■ Фрагмент документа:
________________
Другие знакомились, подходили к столу, завязывался разговор, и они оставались дальше.
Люди собирались вокруг угощения,
местные жители, художники, их друзья, несколько архитекторов, юрист, которого прислала хорошая бишкекская правозащитница.
Постепенно барьер между жильцами дома и приехавшими исчезал,
и тогда они заходили в дом, поднимались по лестнице, заглядывали в квартиры...
Ещё ощущая неловкость
и оттого, что внутренности этого монстра выглядели не радужнее фасада,
длинные тёмные коридоры, торчащие из стены электрические провода, приоткрытые двери, за которыми находятся те, кто вам не обязан ничем,
кто будет вести себя как захочет.
Мы посчитали возможным использовать фото. Снимки были именно такого формата, какой можно найти в большинстве семейных альбомов.
В одной из квартир зашедшие видели на платяном шкафу фотографии семьи, живущей в другой квартире. Так одна семья какое-то время жила с другой, присутствующей в её «семейном альбоме». То, что происходит в здании, — результат процесса внутренней миграции. Но миграция не останавливается внутри дома. Время от времени кто-то переезжает из одной квартиры в другую. Если их выгоняют или если освобождается квартира получше...
________________
■ Предоставленные материалы:
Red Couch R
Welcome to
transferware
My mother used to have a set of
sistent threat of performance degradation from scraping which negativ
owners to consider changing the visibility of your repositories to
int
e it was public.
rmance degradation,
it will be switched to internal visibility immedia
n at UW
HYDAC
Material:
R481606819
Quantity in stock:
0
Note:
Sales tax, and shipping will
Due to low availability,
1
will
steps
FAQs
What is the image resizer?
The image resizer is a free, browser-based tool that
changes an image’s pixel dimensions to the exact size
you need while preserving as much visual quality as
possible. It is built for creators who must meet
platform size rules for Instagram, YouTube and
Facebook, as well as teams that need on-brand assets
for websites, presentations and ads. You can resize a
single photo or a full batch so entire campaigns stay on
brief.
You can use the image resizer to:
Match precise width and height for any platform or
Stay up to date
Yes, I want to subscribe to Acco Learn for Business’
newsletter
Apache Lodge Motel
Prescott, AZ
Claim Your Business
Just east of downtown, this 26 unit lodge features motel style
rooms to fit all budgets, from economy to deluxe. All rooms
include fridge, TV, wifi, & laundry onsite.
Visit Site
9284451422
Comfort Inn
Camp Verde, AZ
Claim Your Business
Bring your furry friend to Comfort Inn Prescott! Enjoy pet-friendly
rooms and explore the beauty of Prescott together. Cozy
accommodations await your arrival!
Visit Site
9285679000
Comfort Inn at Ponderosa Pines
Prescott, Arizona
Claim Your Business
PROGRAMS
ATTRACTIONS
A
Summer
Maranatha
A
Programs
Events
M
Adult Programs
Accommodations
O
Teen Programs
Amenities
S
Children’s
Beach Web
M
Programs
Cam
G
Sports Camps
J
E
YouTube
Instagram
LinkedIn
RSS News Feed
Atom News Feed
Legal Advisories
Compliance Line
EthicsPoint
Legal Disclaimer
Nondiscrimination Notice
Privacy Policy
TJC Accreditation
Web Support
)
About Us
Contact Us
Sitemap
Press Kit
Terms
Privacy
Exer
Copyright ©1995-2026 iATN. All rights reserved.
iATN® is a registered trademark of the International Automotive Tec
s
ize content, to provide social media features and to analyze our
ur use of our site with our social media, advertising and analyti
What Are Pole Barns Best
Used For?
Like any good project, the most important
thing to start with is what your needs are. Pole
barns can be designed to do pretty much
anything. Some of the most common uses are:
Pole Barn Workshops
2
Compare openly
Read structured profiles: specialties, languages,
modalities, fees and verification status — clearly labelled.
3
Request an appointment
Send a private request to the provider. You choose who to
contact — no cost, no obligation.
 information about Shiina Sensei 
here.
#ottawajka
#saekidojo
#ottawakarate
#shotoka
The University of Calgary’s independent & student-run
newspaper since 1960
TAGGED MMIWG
________________
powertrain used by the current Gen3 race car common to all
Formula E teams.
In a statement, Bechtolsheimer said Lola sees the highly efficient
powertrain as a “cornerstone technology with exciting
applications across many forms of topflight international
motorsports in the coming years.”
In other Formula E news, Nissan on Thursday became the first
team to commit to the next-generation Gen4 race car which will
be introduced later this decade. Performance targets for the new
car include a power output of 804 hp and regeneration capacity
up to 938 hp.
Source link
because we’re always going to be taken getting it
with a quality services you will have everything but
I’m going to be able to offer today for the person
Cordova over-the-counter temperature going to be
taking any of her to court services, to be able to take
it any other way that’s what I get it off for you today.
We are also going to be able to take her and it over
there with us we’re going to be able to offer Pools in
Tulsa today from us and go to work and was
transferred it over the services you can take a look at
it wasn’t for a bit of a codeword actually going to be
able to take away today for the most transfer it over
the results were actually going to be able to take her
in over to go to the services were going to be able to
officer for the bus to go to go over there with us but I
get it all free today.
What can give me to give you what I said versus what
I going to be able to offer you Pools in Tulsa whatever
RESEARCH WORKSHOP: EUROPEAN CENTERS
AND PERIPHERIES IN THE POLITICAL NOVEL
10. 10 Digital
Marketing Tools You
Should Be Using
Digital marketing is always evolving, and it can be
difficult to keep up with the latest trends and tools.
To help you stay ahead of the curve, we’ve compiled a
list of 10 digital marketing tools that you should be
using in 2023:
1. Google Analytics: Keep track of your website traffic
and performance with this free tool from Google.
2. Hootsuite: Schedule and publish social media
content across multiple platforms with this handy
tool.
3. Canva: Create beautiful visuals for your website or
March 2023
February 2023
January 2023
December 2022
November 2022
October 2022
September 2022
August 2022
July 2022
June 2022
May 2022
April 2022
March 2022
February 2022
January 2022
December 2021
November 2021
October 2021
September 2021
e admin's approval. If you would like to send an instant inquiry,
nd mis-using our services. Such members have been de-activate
________________
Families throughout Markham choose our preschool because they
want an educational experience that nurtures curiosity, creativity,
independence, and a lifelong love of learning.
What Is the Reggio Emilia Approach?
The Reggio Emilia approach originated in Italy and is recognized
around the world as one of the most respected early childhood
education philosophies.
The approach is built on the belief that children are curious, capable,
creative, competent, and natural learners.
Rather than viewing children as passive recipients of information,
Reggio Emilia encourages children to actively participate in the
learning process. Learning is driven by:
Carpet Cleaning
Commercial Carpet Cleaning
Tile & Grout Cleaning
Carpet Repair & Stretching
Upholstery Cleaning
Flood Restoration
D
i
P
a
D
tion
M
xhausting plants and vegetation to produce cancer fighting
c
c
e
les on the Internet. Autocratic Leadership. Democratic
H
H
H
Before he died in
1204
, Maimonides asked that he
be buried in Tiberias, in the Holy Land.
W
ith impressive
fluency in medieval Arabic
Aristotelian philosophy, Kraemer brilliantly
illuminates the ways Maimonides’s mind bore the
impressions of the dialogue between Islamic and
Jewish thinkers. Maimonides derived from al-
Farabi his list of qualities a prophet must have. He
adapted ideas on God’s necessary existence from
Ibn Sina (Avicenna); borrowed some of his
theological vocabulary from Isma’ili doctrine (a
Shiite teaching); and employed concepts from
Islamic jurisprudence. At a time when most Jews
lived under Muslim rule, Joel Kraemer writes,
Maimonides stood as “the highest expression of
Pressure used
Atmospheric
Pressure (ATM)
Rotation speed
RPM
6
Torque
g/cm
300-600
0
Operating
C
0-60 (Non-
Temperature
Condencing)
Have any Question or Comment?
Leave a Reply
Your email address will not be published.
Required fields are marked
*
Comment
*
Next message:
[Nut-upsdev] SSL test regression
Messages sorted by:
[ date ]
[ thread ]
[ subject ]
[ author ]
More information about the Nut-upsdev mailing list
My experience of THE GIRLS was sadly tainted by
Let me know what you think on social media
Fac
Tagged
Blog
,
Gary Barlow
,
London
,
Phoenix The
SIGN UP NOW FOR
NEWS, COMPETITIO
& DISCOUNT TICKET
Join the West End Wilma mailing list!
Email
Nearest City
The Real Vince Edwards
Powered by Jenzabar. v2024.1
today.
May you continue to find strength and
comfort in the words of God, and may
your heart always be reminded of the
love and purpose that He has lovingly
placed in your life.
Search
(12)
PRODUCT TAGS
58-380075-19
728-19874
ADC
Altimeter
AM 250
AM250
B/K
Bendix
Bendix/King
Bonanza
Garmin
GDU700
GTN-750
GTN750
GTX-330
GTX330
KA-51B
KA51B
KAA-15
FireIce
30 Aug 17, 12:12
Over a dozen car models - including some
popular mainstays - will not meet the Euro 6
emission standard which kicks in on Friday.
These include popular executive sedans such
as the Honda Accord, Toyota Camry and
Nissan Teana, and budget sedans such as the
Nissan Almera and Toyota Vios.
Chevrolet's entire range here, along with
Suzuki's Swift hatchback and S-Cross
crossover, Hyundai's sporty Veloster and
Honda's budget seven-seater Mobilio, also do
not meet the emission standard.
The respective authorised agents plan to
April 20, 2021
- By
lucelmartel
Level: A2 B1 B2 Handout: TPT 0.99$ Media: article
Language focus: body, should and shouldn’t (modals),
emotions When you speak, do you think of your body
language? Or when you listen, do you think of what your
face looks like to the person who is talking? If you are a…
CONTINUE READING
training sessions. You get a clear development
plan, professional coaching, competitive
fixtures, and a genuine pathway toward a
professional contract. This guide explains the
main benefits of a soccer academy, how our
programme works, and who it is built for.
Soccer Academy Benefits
________________
■ Рабочее задание:
Перечислите, пожалуйста, всех, кто, согласно фрагменту документа, собирался вокруг угощения.

■ Решение задачи:
- местные жители
- художники
- их друзья
- несколько архитекторов
- юрист, которого прислала хорошая бишкекская правозащитница